**Détails de l'exercice**: Condensez sous forme de liste le paragraphe du texte fourni qui commence par « Tu sais tous ces gens », en conservant ses faits principaux.

**Texte fourni**:
☆ ☆ ☆ ☆ ☆ ☆ ☆

Une minute de silence
Publié le 18 Décembre 2012
Tu sais tous ces gens que tu as connus en école, en prépa, au lycée, ceux que tu n’as pas vus depuis des mois ou des années, ceux dont tu as toujours le numéro dans un coin de ton portable alors que tu ne les appelles jamais, ceux dont tu likes parfois les photos Facebook quand ils postent quelque chose en te promettant de leur écrire, ce dont tu te demandes parfois, par hasard en marchant dans la rue, Tiens c’est marrant, qu’est ce qu’il devient celui-là ? Qu’est ce qu’elle fait celle-là ? Ceux dont tu te dis que tu auras vraiment plaisir à les revoir aux dix ans de ceci et à l’anniversaire de cela.

☆ ☆ ☆ ☆ ☆ ☆ ☆

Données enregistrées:
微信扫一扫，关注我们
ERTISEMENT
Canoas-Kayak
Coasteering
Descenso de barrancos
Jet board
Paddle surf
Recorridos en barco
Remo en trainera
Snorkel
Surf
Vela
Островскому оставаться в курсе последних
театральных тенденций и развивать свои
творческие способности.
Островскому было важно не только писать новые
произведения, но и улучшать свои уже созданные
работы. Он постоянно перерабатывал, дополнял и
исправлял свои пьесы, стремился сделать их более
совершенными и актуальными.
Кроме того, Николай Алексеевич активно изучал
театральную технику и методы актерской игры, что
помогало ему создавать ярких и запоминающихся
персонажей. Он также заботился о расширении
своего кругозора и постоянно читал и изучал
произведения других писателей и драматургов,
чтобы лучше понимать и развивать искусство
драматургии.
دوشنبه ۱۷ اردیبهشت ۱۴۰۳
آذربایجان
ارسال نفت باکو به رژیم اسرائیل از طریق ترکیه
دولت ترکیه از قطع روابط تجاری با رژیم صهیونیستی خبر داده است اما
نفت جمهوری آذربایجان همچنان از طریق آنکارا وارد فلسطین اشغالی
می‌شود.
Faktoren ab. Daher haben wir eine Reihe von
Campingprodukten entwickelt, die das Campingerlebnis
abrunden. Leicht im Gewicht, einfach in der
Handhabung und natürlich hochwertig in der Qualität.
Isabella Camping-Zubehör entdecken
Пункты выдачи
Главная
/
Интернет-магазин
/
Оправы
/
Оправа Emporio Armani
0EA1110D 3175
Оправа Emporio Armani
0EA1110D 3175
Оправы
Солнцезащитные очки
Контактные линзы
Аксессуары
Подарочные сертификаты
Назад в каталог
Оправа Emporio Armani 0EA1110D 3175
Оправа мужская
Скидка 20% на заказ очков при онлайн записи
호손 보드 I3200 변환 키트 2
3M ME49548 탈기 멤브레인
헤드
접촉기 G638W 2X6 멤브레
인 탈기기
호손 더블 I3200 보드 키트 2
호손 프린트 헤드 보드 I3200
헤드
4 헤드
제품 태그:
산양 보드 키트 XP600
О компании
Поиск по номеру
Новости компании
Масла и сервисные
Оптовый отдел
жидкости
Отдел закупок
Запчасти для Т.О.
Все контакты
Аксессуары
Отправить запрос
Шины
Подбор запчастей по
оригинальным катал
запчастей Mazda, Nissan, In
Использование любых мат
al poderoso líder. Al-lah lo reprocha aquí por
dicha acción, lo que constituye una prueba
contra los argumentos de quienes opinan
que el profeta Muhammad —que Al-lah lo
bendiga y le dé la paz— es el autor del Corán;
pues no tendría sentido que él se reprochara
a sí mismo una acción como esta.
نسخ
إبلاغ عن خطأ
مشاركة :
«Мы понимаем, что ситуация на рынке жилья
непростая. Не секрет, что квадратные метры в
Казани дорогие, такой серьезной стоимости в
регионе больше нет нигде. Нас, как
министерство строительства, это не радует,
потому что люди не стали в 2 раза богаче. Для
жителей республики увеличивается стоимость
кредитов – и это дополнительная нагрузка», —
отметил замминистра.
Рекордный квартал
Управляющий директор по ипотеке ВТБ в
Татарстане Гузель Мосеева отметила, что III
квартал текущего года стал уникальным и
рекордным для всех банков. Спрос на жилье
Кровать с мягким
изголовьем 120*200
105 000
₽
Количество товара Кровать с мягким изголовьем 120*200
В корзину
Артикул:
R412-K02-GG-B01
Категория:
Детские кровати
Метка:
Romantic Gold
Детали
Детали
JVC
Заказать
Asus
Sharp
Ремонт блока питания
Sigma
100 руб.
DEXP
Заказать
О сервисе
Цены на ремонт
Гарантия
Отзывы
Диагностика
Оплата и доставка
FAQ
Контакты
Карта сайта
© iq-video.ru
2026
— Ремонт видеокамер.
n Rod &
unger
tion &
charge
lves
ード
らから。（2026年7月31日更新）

☆ ☆ ☆ ☆ ☆ ☆ ☆

**Réponse**:
Les gens connus en école, en prépa ou au lycée :
- ceux que tu n'as pas vus depuis des mois ou des années ;
- ceux dont tu gardes le numéro dans ton portable sans jamais les appeler ;
- ceux dont tu likes parfois les photos Facebook en te promettant de leur écrire ;
- ceux dont tu te demandes parfois, en marchant dans la rue, ce qu'ils deviennent ;
- ceux que tu penses avoir vraiment plaisir à revoir aux dix ans de ceci ou à l'anniversaire de cela.